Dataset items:
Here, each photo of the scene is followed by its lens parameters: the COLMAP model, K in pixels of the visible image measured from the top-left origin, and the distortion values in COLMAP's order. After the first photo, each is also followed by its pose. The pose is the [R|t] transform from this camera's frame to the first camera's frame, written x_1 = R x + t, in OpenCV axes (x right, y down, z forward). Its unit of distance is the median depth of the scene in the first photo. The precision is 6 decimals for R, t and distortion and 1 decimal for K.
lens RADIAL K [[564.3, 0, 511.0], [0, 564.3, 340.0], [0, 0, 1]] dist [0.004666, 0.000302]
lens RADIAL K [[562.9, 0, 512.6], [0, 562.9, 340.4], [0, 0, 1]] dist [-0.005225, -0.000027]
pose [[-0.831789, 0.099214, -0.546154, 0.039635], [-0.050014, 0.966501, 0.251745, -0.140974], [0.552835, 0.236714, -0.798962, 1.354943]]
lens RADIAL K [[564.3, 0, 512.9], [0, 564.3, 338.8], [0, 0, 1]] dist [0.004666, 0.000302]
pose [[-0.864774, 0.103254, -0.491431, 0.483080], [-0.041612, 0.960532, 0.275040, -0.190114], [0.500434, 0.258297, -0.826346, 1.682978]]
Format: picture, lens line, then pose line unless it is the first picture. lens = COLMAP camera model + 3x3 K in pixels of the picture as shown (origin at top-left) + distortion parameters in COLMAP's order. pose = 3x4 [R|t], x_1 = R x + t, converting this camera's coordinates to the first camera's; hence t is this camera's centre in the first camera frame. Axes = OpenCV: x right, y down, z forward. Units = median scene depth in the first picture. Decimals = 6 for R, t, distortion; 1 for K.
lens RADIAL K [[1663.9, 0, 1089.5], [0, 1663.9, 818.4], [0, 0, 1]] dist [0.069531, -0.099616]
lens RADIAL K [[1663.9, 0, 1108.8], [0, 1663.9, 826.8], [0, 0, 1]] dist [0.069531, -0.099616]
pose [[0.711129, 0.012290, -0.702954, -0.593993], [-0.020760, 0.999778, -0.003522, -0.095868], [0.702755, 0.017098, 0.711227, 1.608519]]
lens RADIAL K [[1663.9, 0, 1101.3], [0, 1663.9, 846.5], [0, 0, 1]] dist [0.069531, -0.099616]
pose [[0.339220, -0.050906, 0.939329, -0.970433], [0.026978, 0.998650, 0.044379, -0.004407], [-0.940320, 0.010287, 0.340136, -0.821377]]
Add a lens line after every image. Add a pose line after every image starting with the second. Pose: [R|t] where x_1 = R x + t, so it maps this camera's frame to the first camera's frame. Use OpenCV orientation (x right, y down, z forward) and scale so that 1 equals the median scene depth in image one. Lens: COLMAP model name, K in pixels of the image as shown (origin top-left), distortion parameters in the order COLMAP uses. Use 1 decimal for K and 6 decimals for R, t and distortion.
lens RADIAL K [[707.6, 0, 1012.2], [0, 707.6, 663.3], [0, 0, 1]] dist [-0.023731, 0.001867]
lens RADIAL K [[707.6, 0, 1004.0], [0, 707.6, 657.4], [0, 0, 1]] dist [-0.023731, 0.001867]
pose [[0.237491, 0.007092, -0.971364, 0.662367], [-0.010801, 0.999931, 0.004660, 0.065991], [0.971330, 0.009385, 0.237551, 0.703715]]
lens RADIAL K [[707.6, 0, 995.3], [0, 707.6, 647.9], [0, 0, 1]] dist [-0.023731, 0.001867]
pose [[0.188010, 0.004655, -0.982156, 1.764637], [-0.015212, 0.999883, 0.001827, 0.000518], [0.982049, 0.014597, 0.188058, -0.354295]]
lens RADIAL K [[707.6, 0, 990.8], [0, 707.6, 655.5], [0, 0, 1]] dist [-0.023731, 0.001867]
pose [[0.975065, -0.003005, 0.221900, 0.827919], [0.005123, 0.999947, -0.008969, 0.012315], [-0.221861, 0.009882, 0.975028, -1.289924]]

* _To do_:
Write out, exactly as shown, only the lines running from the one that contains "Format: picture, lens" to the last line above.

* _Answer box_:
Format: picture, lens line, then pose line unless it is the first picture. lens = COLMAP camera model + 3x3 K in pixels of the picture as shown (origin at top-left) + distortion parameters in COLMAP's order. pose = 3x4 [R|t], x_1 = R x + t, converting this camera's coordinates to the first camera's; hence t is this camera's centre in the first camera frame. Axes = OpenCV: x right, y down, z forward. Units = median scene depth in the first picture. Decimals = 6 for R, t, distortion; 1 for K.
lens RADIAL K [[1663.9, 0, 1089.5], [0, 1663.9, 818.4], [0, 0, 1]] dist [0.069531, -0.099616]
lens RADIAL K [[1663.9, 0, 1108.8], [0, 1663.9, 826.8], [0, 0, 1]] dist [0.069531, -0.099616]
pose [[0.711129, 0.012290, -0.702954, -0.593993], [-0.020760, 0.999778, -0.003522, -0.095868], [0.702755, 0.017098, 0.711227, 1.608519]]
lens RADIAL K [[1663.9, 0, 1101.3], [0, 1663.9, 846.5], [0, 0, 1]] dist [0.069531, -0.099616]
pose [[0.339220, -0.050906, 0.939329, -0.970433], [0.026978, 0.998650, 0.044379, -0.004407], [-0.940320, 0.010287, 0.340136, -0.821377]]
Add a lens line after every image. Add a pose line after every image starting with the second. Pose: [R|t] where x_1 = R x + t, so it maps this camera's frame to the first camera's frame. Use OpenCV orientation (x right, y down, z forward) and scale so that 1 equals the median scene depth in image one. Lens: COLMAP model name, K in pixels of the image as shown (origin top-left), distortion parameters in the order COLMAP uses. Use 1 decimal for K and 6 decimals for R, t and distortion.
lens RADIAL K [[707.6, 0, 1012.2], [0, 707.6, 663.3], [0, 0, 1]] dist [-0.023731, 0.001867]
lens RADIAL K [[707.6, 0, 1004.0], [0, 707.6, 657.4], [0, 0, 1]] dist [-0.023731, 0.001867]
pose [[0.237491, 0.007092, -0.971364, 0.662367], [-0.010801, 0.999931, 0.004660, 0.065991], [0.971330, 0.009385, 0.237551, 0.703715]]
lens RADIAL K [[707.6, 0, 995.3], [0, 707.6, 647.9], [0, 0, 1]] dist [-0.023731, 0.001867]
pose [[0.188010, 0.004655, -0.982156, 1.764637], [-0.015212, 0.999883, 0.001827, 0.000518], [0.982049, 0.014597, 0.188058, -0.354295]]
lens RADIAL K [[707.6, 0, 990.8], [0, 707.6, 655.5], [0, 0, 1]] dist [-0.023731, 0.001867]
pose [[0.975065, -0.003005, 0.221900, 0.827919], [0.005123, 0.999947, -0.008969, 0.012315], [-0.221861, 0.009882, 0.975028, -1.289924]]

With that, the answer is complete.